Right but the issue is users have full control over context. A security-violating action by a coding agent in one context can be completely innocuous under other contexts etc, or breaking down the task into multiple tasks that in isolation do not violate anything.

	▲	btilly an hour ago \| parent [-]
		Yes, there is always a path to a problem. Even random monkeys on a keyboard can write a security exploit. Random monkeys with guidance from a knowledgeable human will do it much faster. The goal shouldn't be to make problems impossible. It is to adjust the ratio between problems and successes. You can also create a meta. "How much do I trust the user?" When you see the user trying to manipulate towards security, distrust the user and apply rules more strictly. If the user simply acts like a normal developer, just be a useful developer tool. Including fixing security holes when appropriate.

▲

lachlan_gray an hour ago | parent | prev | next [-]

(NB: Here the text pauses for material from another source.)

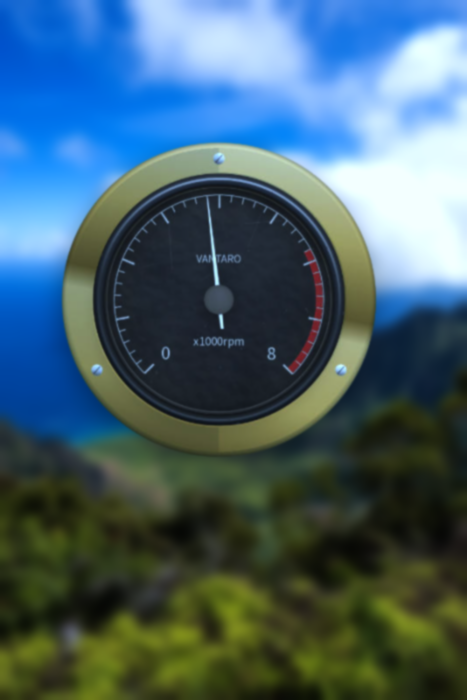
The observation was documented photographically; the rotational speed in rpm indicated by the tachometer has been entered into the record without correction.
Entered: 3800 rpm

I think they were doing something like this, the tradeoff is that it's hard to do without an irritating number of false positives and/or wasting loads of precious tokens on useless audits.

▲

Kinrany an hour ago | parent | prev [-]

That would make the model useless

▲

btilly an hour ago | parent [-]

How does this make the model useless? It finds and fixes the security hole. It can even write a test that verifies that the fix didn't break things. But it deliberately doesn't reveal the fact that it was a security issue that was fixed.

Seems useful to me. But more useful for defenders than attackers.

	▲	7734128 17 minutes ago \| parent [-]
		Imagine that you have the repo A, ask the model to "fix the security issue" and end up with A'. Just take the Diff A' - A to see the security hole.